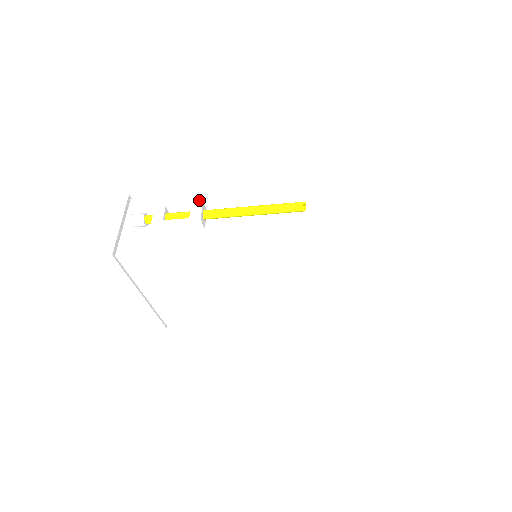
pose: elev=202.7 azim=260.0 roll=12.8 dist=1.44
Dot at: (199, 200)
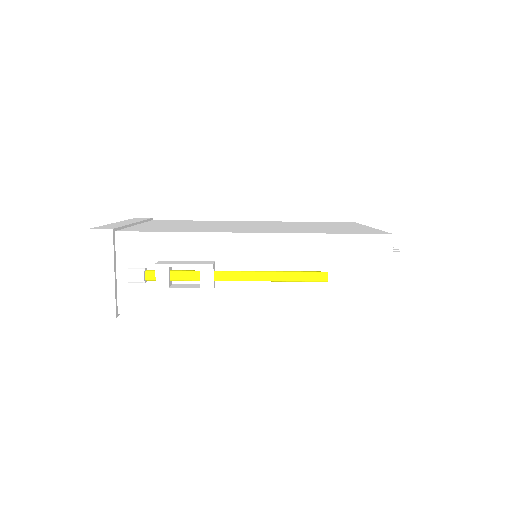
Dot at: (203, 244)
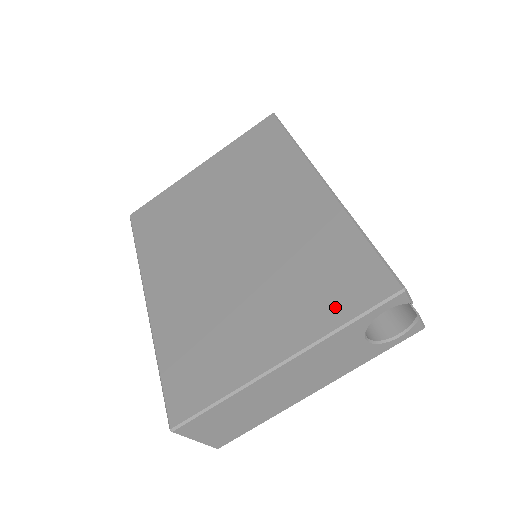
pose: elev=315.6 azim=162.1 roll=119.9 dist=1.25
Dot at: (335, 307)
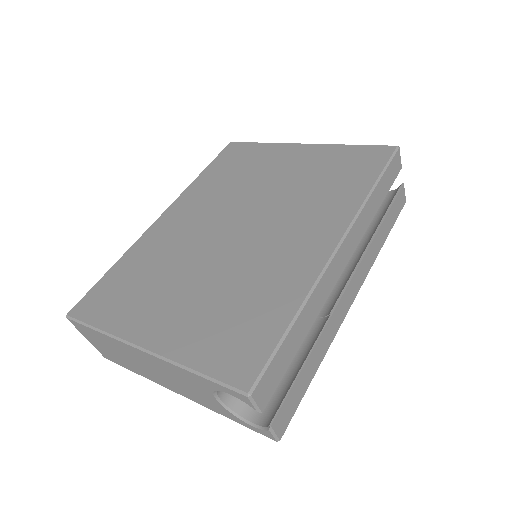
_ _ _ _
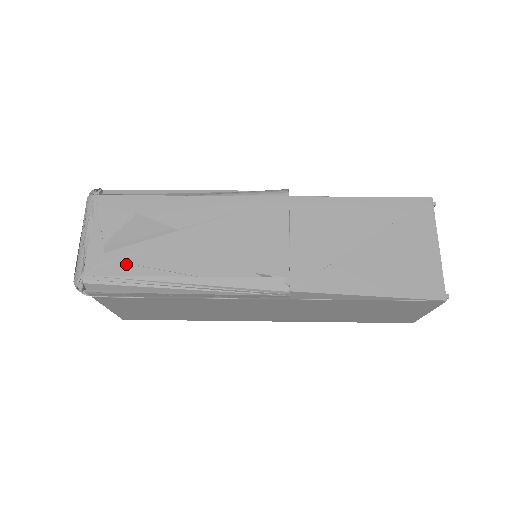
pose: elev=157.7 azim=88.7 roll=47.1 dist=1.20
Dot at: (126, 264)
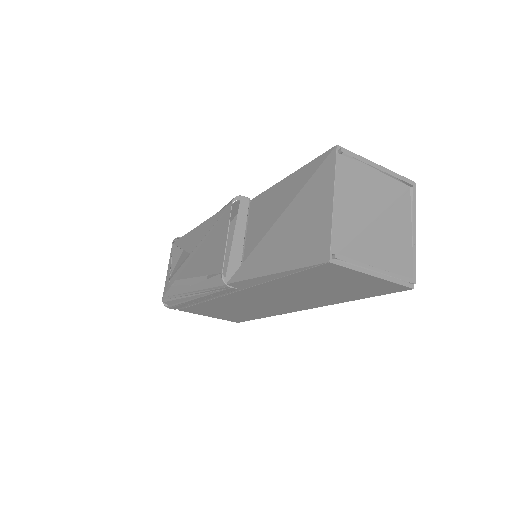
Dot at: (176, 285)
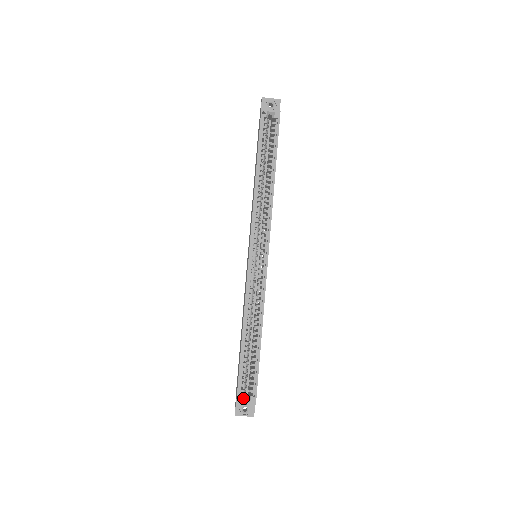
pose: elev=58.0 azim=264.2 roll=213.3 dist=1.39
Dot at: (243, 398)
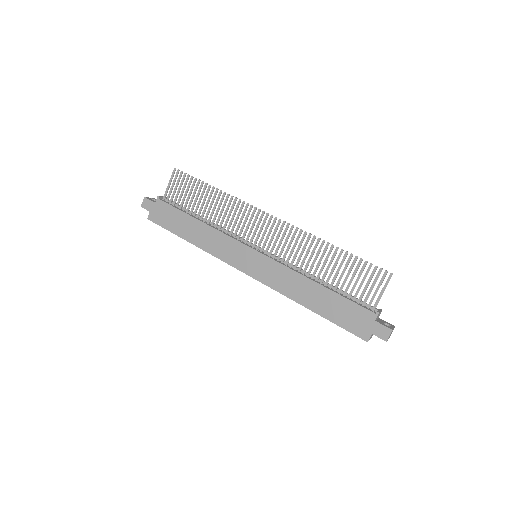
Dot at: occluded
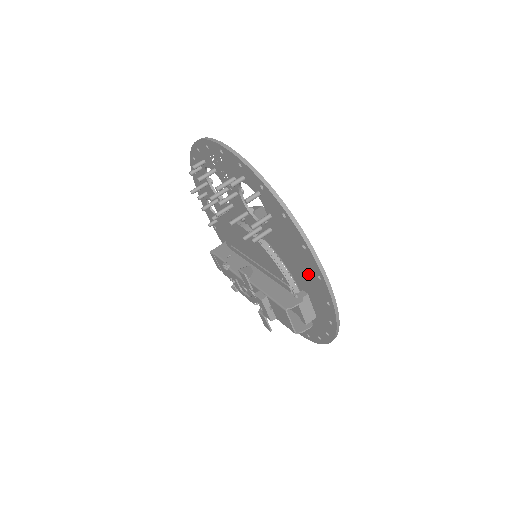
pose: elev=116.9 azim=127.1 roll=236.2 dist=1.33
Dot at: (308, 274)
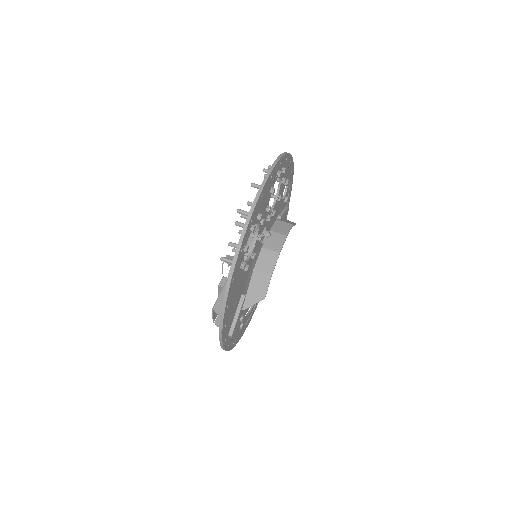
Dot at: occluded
_ _ _ _
* _Objective_
Select every line in the data above that contains the string "roll", treating uppercase and lowercase letters as distinct.

* _Correct answer_
pose: elev=202.7 azim=260.0 roll=12.8 dist=1.44
pose: elev=315.6 azim=162.1 roll=119.9 dist=1.25
pose: elev=157.7 azim=88.7 roll=47.1 dist=1.20
pose: elev=58.0 azim=264.2 roll=213.3 dist=1.39
pose: elev=116.9 azim=127.1 roll=236.2 dist=1.33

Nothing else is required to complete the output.